それだけで差別の対象のような気分になるからだ。
彼女も例にもれず、アリーはそこを気遣いマルクと呼んでいるようだった。
「マルクも良い子だよ。ここの者はすべて奴隷上がりだが、彼女はいち早く立ち直って貢献してくれている」
そこで、無口かと思われたマルクの口から唐突に言葉が出た。
「アリーのおかげ」
ひどく小さく、細く、簡素であっという間の言葉だったが、その言葉には真摯な重さがあった。

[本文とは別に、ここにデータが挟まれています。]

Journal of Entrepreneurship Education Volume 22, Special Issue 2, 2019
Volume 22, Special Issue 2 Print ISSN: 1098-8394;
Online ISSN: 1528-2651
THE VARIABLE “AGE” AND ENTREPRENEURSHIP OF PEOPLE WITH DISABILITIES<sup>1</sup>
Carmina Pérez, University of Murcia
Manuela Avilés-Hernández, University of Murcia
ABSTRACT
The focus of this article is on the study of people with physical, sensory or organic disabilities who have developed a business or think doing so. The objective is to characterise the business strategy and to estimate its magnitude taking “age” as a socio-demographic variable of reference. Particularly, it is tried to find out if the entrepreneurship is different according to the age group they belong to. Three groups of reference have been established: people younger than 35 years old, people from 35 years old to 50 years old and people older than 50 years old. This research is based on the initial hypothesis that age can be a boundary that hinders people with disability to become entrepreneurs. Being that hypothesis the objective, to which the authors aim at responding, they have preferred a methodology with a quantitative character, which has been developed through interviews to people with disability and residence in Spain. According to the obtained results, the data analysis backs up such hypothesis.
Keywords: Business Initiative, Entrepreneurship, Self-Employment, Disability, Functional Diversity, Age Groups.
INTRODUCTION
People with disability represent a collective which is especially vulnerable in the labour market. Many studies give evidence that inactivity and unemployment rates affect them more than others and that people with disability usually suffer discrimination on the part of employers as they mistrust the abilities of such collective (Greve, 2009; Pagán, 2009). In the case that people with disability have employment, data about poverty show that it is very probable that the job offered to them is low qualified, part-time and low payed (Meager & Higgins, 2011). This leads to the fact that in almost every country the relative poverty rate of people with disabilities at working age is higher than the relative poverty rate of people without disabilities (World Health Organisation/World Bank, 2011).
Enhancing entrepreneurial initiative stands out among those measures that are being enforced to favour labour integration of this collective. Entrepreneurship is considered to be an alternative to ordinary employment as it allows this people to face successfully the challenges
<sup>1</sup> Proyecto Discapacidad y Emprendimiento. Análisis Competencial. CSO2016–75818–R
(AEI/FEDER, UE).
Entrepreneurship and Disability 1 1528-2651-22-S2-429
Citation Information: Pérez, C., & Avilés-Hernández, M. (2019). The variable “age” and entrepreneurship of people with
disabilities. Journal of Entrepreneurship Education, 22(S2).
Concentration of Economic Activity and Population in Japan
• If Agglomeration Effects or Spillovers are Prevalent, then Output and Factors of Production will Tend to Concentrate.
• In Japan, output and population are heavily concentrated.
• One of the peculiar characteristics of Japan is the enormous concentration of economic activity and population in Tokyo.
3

それは彼女たちの乗り越えて来たなにかを、エルザに遠回しに訴えた。
「あ――あの――――」
その時、なにか閊えているような声で、エルザが喉から声を絞り出した。
久々の発声だったのだろう。二人は、何か言おうとしている彼女を見守った。
「わ、わたし――頑張って、役に――立ちます――――」
アリーはにっかり笑った。
「ああ。期待している」
何故小屋にマルクがいたのか。
それは、狩猟による食料確保の当番だったからである。
これからそういった仕事をこなす上でも、やはり魔法は習得しておかなければならない。
今日、エルザはさっそくその訓練に取りかかるというわけだ。
「よし。まずはお前の魔法の質を見極めよう」
魔女には、生まれ持った魔法の才能がある。その種類は物理的な性質となって現れるため、ある程度の系統に分けることができる。

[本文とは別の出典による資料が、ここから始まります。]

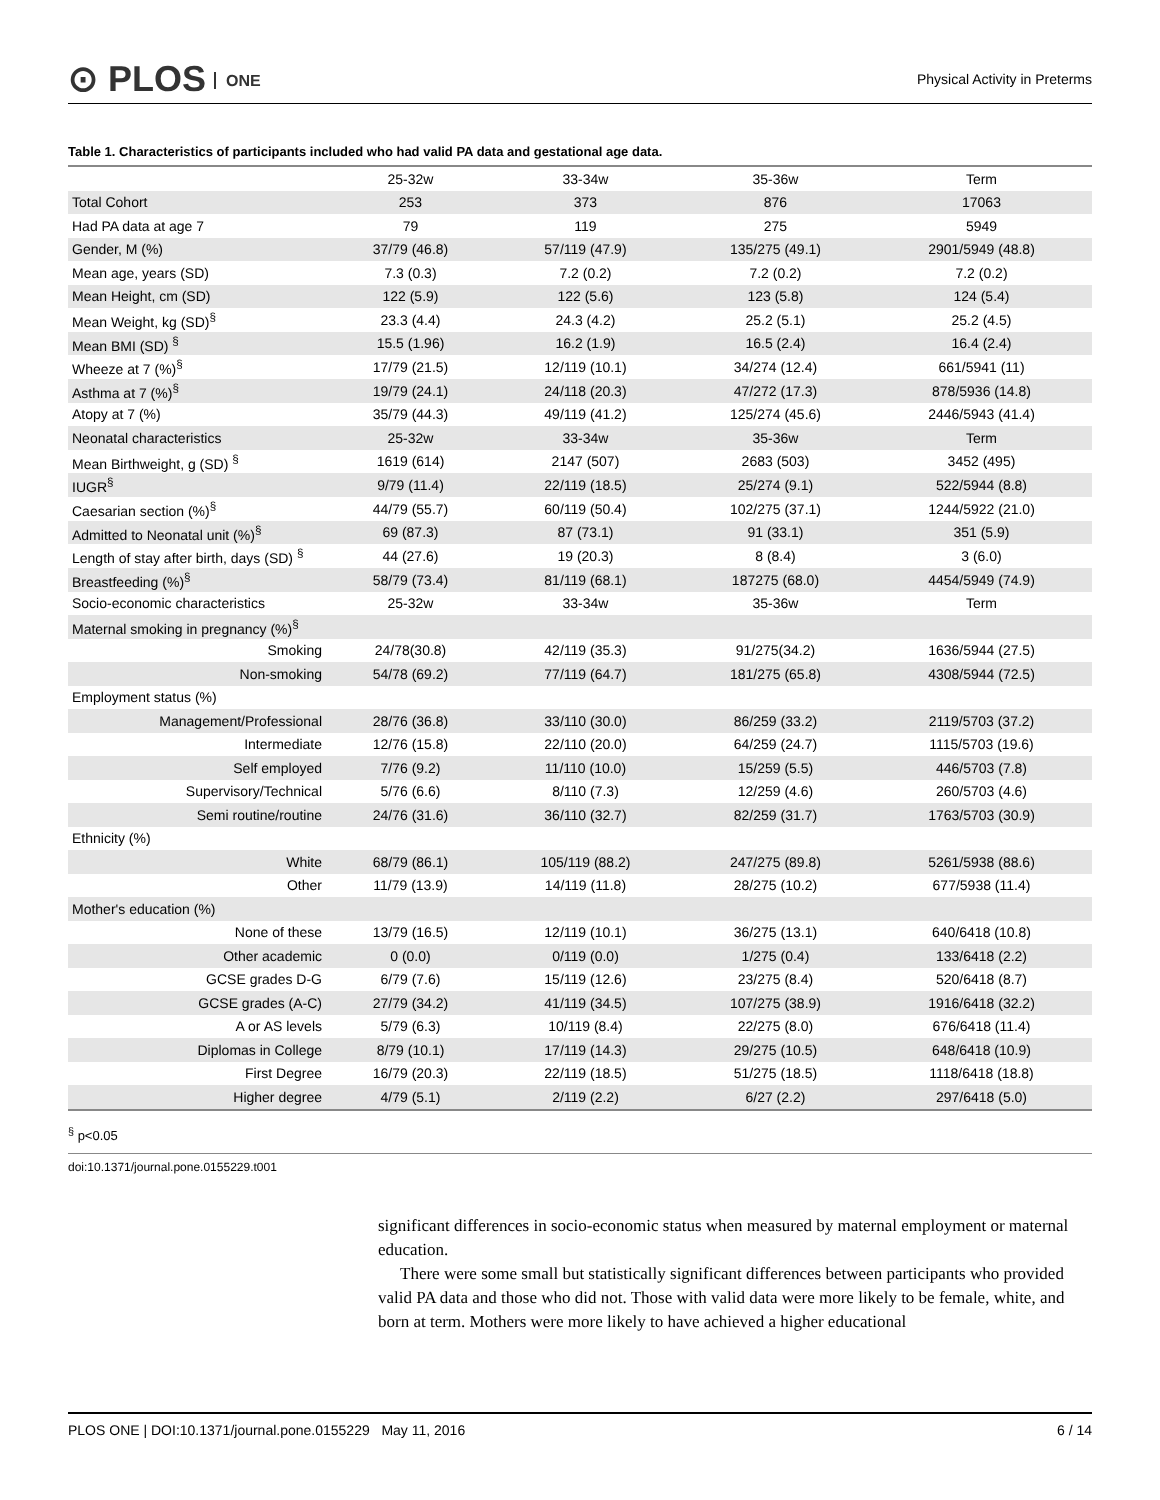⊙ PLOS ONE Physical Activity in Preterms
Table 1. Characteristics of participants included who had valid PA data and gestational age data.
| | 25-32w | 33-34w | 35-36w | Term |
| Total Cohort | 253 | 373 | 876 | 17063 |
| Had PA data at age 7 | 79 | 119 | 275 | 5949 |
| Gender, M (%) | 37/79 (46.8) | 57/119 (47.9) | 135/275 (49.1) | 2901/5949 (48.8) |
| Mean age, years (SD) | 7.3 (0.3) | 7.2 (0.2) | 7.2 (0.2) | 7.2 (0.2) |
| Mean Height, cm (SD) | 122 (5.9) | 122 (5.6) | 123 (5.8) | 124 (5.4) |
| Mean Weight, kg (SD)<sup>§</sup> | 23.3 (4.4) | 24.3 (4.2) | 25.2 (5.1) | 25.2 (4.5) |
| Mean BMI (SD) <sup>§</sup> | 15.5 (1.96) | 16.2 (1.9) | 16.5 (2.4) | 16.4 (2.4) |
| Wheeze at 7 (%)<sup>§</sup> | 17/79 (21.5) | 12/119 (10.1) | 34/274 (12.4) | 661/5941 (11) |
| Asthma at 7 (%)<sup>§</sup> | 19/79 (24.1) | 24/118 (20.3) | 47/272 (17.3) | 878/5936 (14.8) |
| Atopy at 7 (%) | 35/79 (44.3) | 49/119 (41.2) | 125/274 (45.6) | 2446/5943 (41.4) |
| Neonatal characteristics | 25-32w | 33-34w | 35-36w | Term |
| Mean Birthweight, g (SD) <sup>§</sup> | 1619 (614) | 2147 (507) | 2683 (503) | 3452 (495) |
| IUGR<sup>§</sup> | 9/79 (11.4) | 22/119 (18.5) | 25/274 (9.1) | 522/5944 (8.8) |
| Caesarian section (%)<sup>§</sup> | 44/79 (55.7) | 60/119 (50.4) | 102/275 (37.1) | 1244/5922 (21.0) |
| Admitted to Neonatal unit (%)<sup>§</sup> | 69 (87.3) | 87 (73.1) | 91 (33.1) | 351 (5.9) |
| Length of stay after birth, days (SD) <sup>§</sup> | 44 (27.6) | 19 (20.3) | 8 (8.4) | 3 (6.0) |
| Breastfeeding (%)<sup>§</sup> | 58/79 (73.4) | 81/119 (68.1) | 187275 (68.0) | 4454/5949 (74.9) |
| Socio-economic characteristics | 25-32w | 33-34w | 35-36w | Term |
| Maternal smoking in pregnancy (%)<sup>§</sup> | | | | |
| Smoking | 24/78(30.8) | 42/119 (35.3) | 91/275(34.2) | 1636/5944 (27.5) |
| Non-smoking | 54/78 (69.2) | 77/119 (64.7) | 181/275 (65.8) | 4308/5944 (72.5) |
| Employment status (%) | | | | |
| Management/Professional | 28/76 (36.8) | 33/110 (30.0) | 86/259 (33.2) | 2119/5703 (37.2) |
| Intermediate | 12/76 (15.8) | 22/110 (20.0) | 64/259 (24.7) | 1115/5703 (19.6) |
| Self employed | 7/76 (9.2) | 11/110 (10.0) | 15/259 (5.5) | 446/5703 (7.8) |
| Supervisory/Technical | 5/76 (6.6) | 8/110 (7.3) | 12/259 (4.6) | 260/5703 (4.6) |
| Semi routine/routine | 24/76 (31.6) | 36/110 (32.7) | 82/259 (31.7) | 1763/5703 (30.9) |
| Ethnicity (%) | | | | |
| White | 68/79 (86.1) | 105/119 (88.2) | 247/275 (89.8) | 5261/5938 (88.6) |
| Other | 11/79 (13.9) | 14/119 (11.8) | 28/275 (10.2) | 677/5938 (11.4) |
| Mother's education (%) | | | | |
| None of these | 13/79 (16.5) | 12/119 (10.1) | 36/275 (13.1) | 640/6418 (10.8) |
| Other academic | 0 (0.0) | 0/119 (0.0) | 1/275 (0.4) | 133/6418 (2.2) |
| GCSE grades D-G | 6/79 (7.6) | 15/119 (12.6) | 23/275 (8.4) | 520/6418 (8.7) |
| GCSE grades (A-C) | 27/79 (34.2) | 41/119 (34.5) | 107/275 (38.9) | 1916/6418 (32.2) |
| A or AS levels | 5/79 (6.3) | 10/119 (8.4) | 22/275 (8.0) | 676/6418 (11.4) |
| Diplomas in College | 8/79 (10.1) | 17/119 (14.3) | 29/275 (10.5) | 648/6418 (10.9) |
| First Degree | 16/79 (20.3) | 22/119 (18.5) | 51/275 (18.5) | 1118/6418 (18.8) |
| Higher degree | 4/79 (5.1) | 2/119 (2.2) | 6/27 (2.2) | 297/6418 (5.0) |
<sup>§</sup> p<0.05
doi:10.1371/journal.pone.0155229.t001
significant differences in socio-economic status when measured by maternal employment or maternal education.
There were some small but statistically significant differences between participants who provided valid PA data and those who did not. Those with valid data were more likely to be female, white, and born at term. Mothers were more likely to have achieved a higher educational
PLOS ONE | DOI:10.1371/journal.pone.0155229 May 11, 2016 6 / 14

「魔女はほとんど、この性質で通り名が付く。私はつむじ風と嵐の魔女。マルクは光と雷鳴の魔女だ。さて、エルザはどんな技を見せてくれるのかな?」
エルザは久しぶりの事で不慣れながらも、初めから魔法を扱えた。
というのも、彼女は十歳ごろまでは王都第三区で普通に生活していたのだ。
もちろん、魔女の家では魔法を仕込まれる。
しかし、彼女は不運だった。
隣接する第四区、通称奴隷州には奴隷商がおり、その業績から強い発言力を持つ者も多い。
そんな彼らの専らの仕事といえば、人身売買である。
魔女だと判明した者を捉え、商品とする。更にそれに対して国営の憲兵隊が一部加担しているというのだからたちが悪い。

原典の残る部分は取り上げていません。